1 AviSynth v.2.5.8. ST, 32-bit is the only one from the linked site that has been tested. Others most probably work just fine, especially 2.6.0 ST.
This batch file (specifically, the tools used) comes in 32- and 64-bit versions. The only difference is 64-bit being slightly faster, due to how x264 works. It's slightly more complex under the hood, so you encounter issues, try the 32-bit version. You need a 64-bit operating system to use the 64-bit version. 32-bit version works on both 32- and 64-bit operating systems.
Unextract the .rar file(s) for starters.
Drag & drop an mkv file onto one of the batch files. The differences between them:
- This re-encodes the video to H.264, burns the softsubs in and re-encodes the audio to AAC.
- Vita/PS3 – AAC Copy
- This re-encodes the video, burns softsubs in and copies the audio track directly onto the resulting file, without re-encoding it. This is your best option for most fansubs or Crunchyroll rips.2
- Vita/PS3 – NoSubs
- Use this option if your file comes with hardsubs (Funimation rips for example).
- Combination of the previous two
- If the file is hardsubbed and doesn't come with stereo AAC.
2 The reason for this is that the audio format used by Japanese television broadcasts (and Crunchyroll/Funimation) is AAC, and thus is directly compatible with Vita. There's no point in lowering the audio quality by a lossy re-encode.
Possible issues and finetuning
This batch file was 99% intended for personal use and for anime fansubs and stream rips (HorribleSubs). There's a very high possibility that your regular TV or movie rips won't work. Multi-channel audio also does not work.
If the speeds are too slow for you, edit the batch files directly with Notepad (or equivalent text editor).
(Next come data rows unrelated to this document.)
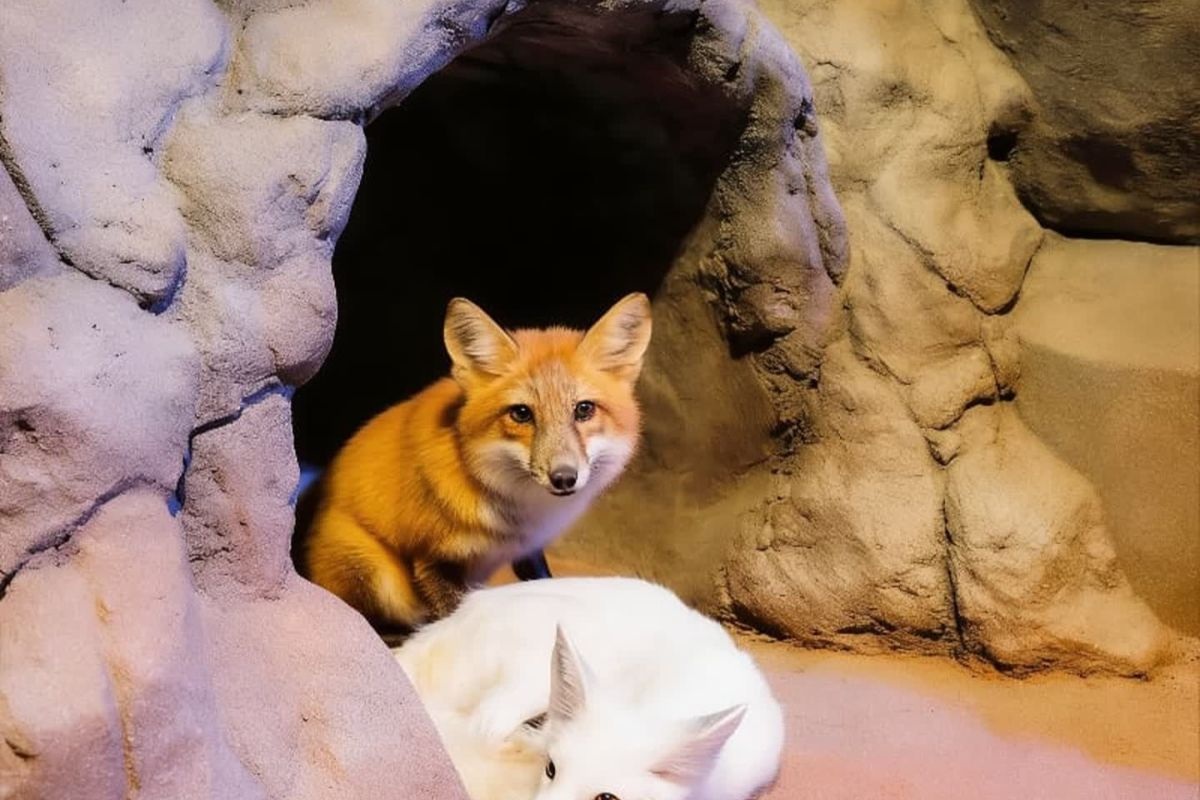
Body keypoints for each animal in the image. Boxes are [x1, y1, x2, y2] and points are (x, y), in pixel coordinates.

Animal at [294, 294, 652, 631]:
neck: (515, 516)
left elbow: (543, 583)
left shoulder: (527, 549)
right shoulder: (430, 557)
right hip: (374, 571)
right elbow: (456, 620)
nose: (564, 478)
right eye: (521, 414)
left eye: (584, 409)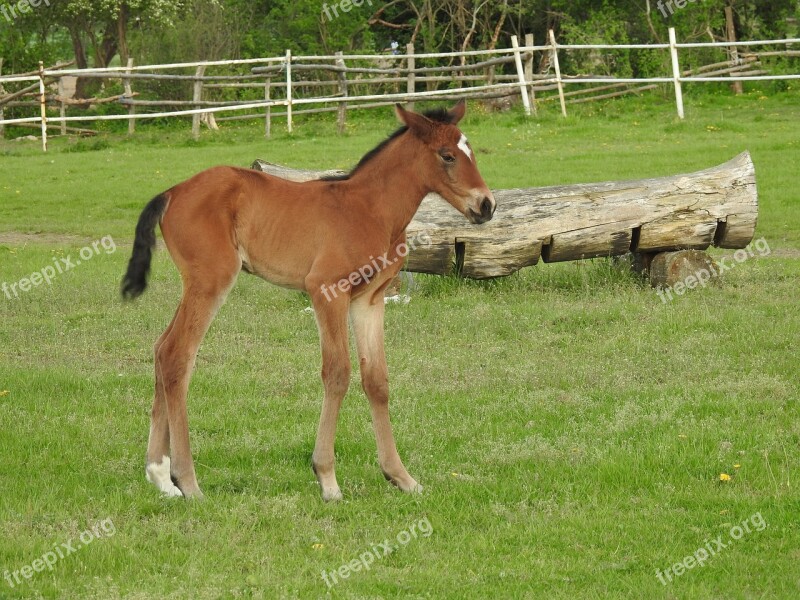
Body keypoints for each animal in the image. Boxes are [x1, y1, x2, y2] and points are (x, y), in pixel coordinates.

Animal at [120, 101, 494, 500]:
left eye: (470, 151)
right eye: (447, 155)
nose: (487, 205)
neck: (370, 208)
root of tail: (172, 192)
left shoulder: (370, 300)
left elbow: (376, 380)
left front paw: (400, 476)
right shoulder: (326, 291)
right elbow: (338, 373)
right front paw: (327, 479)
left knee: (162, 349)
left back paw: (161, 476)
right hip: (211, 280)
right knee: (178, 354)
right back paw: (188, 482)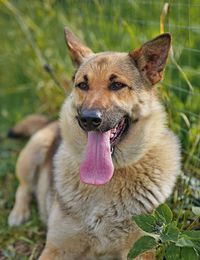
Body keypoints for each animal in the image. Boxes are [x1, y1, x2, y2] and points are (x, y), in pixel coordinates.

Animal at [7, 27, 180, 258]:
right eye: (83, 85)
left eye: (116, 85)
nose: (88, 119)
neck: (106, 180)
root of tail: (49, 122)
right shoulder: (56, 248)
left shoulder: (140, 250)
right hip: (33, 152)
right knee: (24, 187)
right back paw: (19, 213)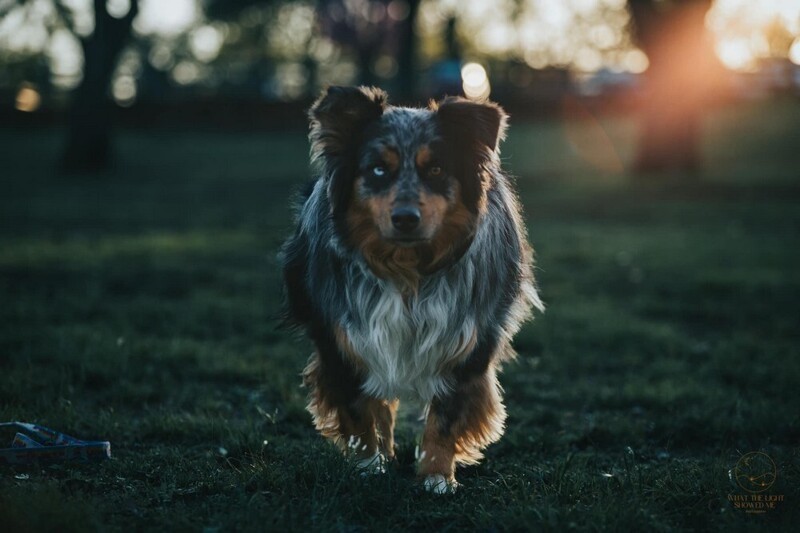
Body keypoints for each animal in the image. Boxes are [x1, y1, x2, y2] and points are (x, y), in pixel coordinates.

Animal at [282, 86, 544, 490]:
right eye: (378, 169)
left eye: (435, 169)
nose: (405, 218)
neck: (408, 271)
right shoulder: (340, 338)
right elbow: (358, 411)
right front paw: (368, 466)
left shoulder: (469, 340)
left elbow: (445, 418)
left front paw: (436, 476)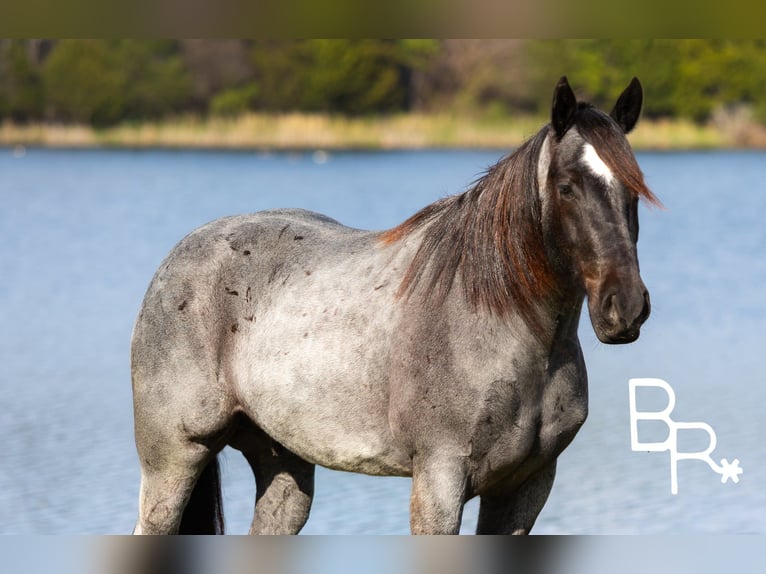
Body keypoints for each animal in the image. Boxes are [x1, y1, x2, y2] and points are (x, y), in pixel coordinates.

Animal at [131, 77, 660, 535]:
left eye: (635, 188)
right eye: (567, 186)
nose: (625, 307)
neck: (504, 328)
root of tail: (176, 258)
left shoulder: (526, 487)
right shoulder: (439, 480)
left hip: (284, 467)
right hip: (174, 460)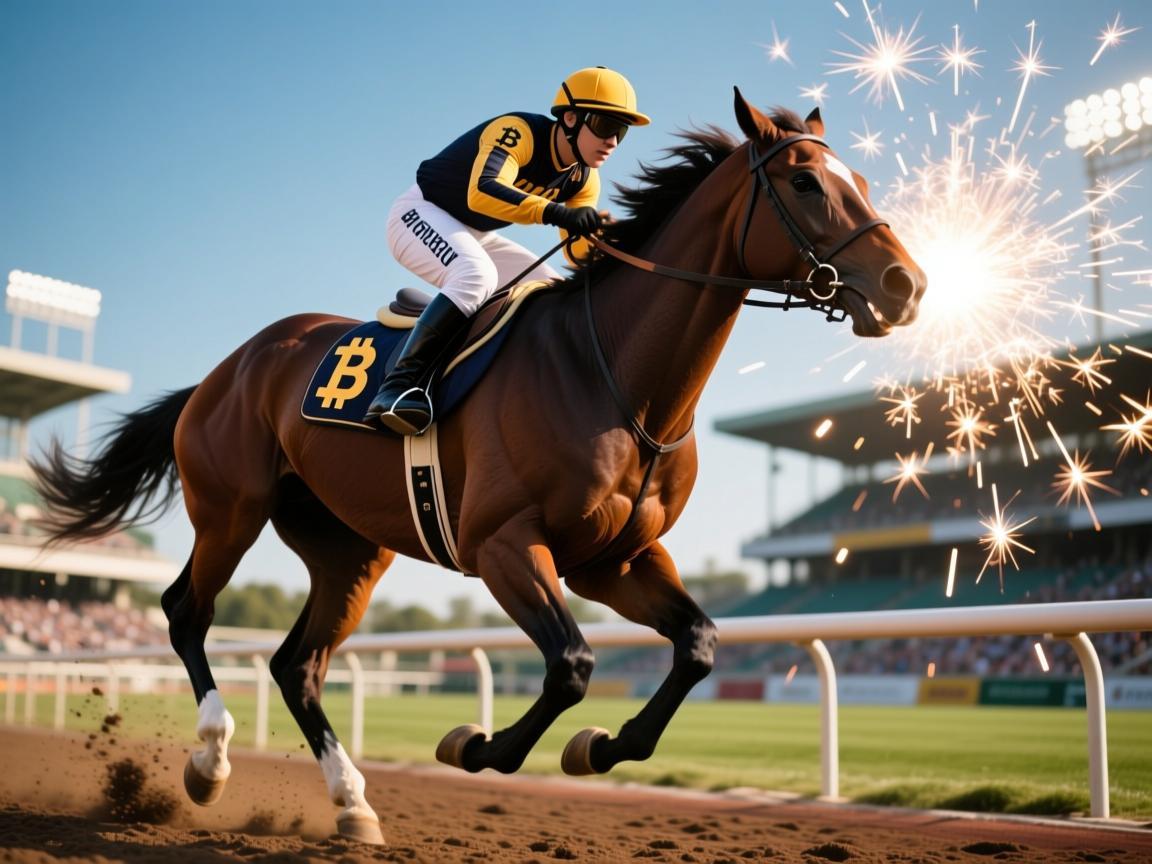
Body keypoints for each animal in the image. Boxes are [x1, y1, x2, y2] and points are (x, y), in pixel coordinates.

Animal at [32, 90, 925, 844]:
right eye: (805, 182)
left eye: (861, 179)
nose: (905, 284)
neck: (614, 372)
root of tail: (230, 366)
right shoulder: (504, 544)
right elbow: (572, 665)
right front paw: (477, 745)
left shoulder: (615, 558)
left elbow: (698, 646)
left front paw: (600, 747)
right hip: (230, 507)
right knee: (187, 611)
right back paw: (212, 758)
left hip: (349, 549)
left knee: (297, 665)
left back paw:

Change
--preset slow to any of the ones listed below (e.g.
--preset fast). Generally, the faster you go, the worse the compression on the video gets (larger file, looks worse or any combination of the two). You can also set the setting to a slower one if you have a beefy CPU, time to spare or are low on Vita memory card space.
- slow (default)
- placebo (not recommended; obnoxiously slow with very little benefits)
The filesize to image quality ratio is controlled by the
--crf xx option. The default is 19. Lower the number to increase the video quality and file size, raise it to reduce file sizes.